There are two main styles of eruptions:
Not much to explain here. It’s like stacking a metric ton of dynamite under a pile of rocks and lighting the fuse. I hope you can run fast.
The magma associated with explosive eruptions is usually composed of andesite, rhyolite and/or dacite. These rocks, when molten, do not flow very well and have a very high viscosity. Imagine watching peanut butter flow out of the jar and into a bowl. It’s a very slow and sticky process. When the gas in this type of magma increases to the point of setting off an eruption, this viscous magma tears itself apart and explodes. This, in part, is what causes some of the most violent eruptions mankind has ever witnessed.

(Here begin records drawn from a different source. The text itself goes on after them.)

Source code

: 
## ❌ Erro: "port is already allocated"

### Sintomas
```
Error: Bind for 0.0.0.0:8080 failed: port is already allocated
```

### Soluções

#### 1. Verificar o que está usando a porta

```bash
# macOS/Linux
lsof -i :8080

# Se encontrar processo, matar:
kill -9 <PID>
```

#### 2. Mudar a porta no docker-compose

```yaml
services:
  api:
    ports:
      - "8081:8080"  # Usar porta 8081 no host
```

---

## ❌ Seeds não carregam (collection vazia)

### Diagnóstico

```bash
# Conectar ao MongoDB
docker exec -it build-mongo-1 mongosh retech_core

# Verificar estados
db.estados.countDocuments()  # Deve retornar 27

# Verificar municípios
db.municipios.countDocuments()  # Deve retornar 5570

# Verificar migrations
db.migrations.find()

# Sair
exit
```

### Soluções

Examples: Mount. St. Helens, Mt. Pinatubo, Mt. Unzen
This is where the lava coming from the volcano flows. It can still move faster than you can, so uphill is the best option if it’s coming your direction.

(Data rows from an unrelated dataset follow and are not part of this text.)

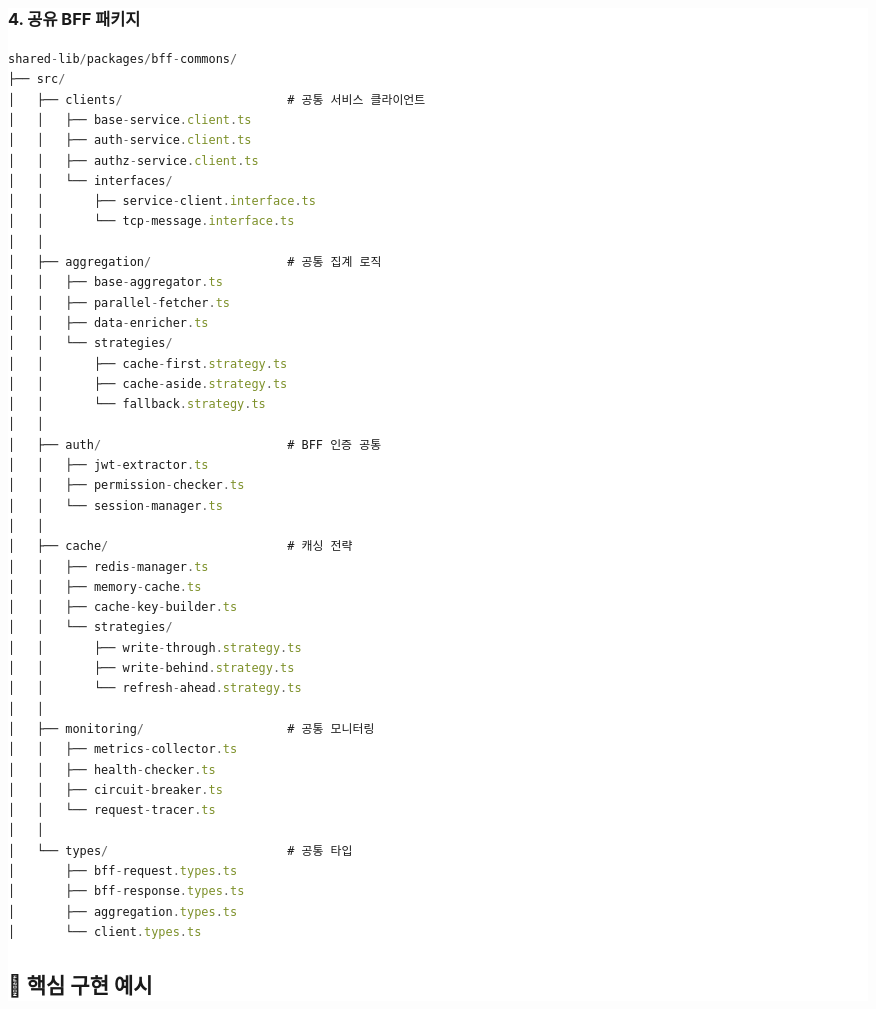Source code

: ### 4. 공유 BFF 패키지

```typescript
shared-lib/packages/bff-commons/
├── src/
│   ├── clients/                       # 공통 서비스 클라이언트
│   │   ├── base-service.client.ts
│   │   ├── auth-service.client.ts
│   │   ├── authz-service.client.ts
│   │   └── interfaces/
│   │       ├── service-client.interface.ts
│   │       └── tcp-message.interface.ts
│   │
│   ├── aggregation/                   # 공통 집계 로직
│   │   ├── base-aggregator.ts
│   │   ├── parallel-fetcher.ts
│   │   ├── data-enricher.ts
│   │   └── strategies/
│   │       ├── cache-first.strategy.ts
│   │       ├── cache-aside.strategy.ts
│   │       └── fallback.strategy.ts
│   │
│   ├── auth/                          # BFF 인증 공통
│   │   ├── jwt-extractor.ts
│   │   ├── permission-checker.ts
│   │   └── session-manager.ts
│   │
│   ├── cache/                         # 캐싱 전략
│   │   ├── redis-manager.ts
│   │   ├── memory-cache.ts
│   │   ├── cache-key-builder.ts
│   │   └── strategies/
│   │       ├── write-through.strategy.ts
│   │       ├── write-behind.strategy.ts
│   │       └── refresh-ahead.strategy.ts
│   │
│   ├── monitoring/                    # 공통 모니터링
│   │   ├── metrics-collector.ts
│   │   ├── health-checker.ts
│   │   ├── circuit-breaker.ts
│   │   └── request-tracer.ts
│   │
│   └── types/                         # 공통 타입
│       ├── bff-request.types.ts
│       ├── bff-response.types.ts
│       ├── aggregation.types.ts
│       └── client.types.ts
```

## 🔧 핵심 구현 예시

Lava associated with effusive eruptions has a lower viscosity, and flows much more easily. It’s more like drizzling honey into a bowl. When these eruptions happen, spectacular fountains can occur, or lava can just bubble up and flow down the slopes. Either way, it’s quite the show.
Examples: Mauna Loa, Kilauea, Haleakala
Of course, some volcanoes can’t make up their minds, and will switch it up. Some can swap back and forth between explosive and effusive eruptions. Mt. Etna is a great example of this.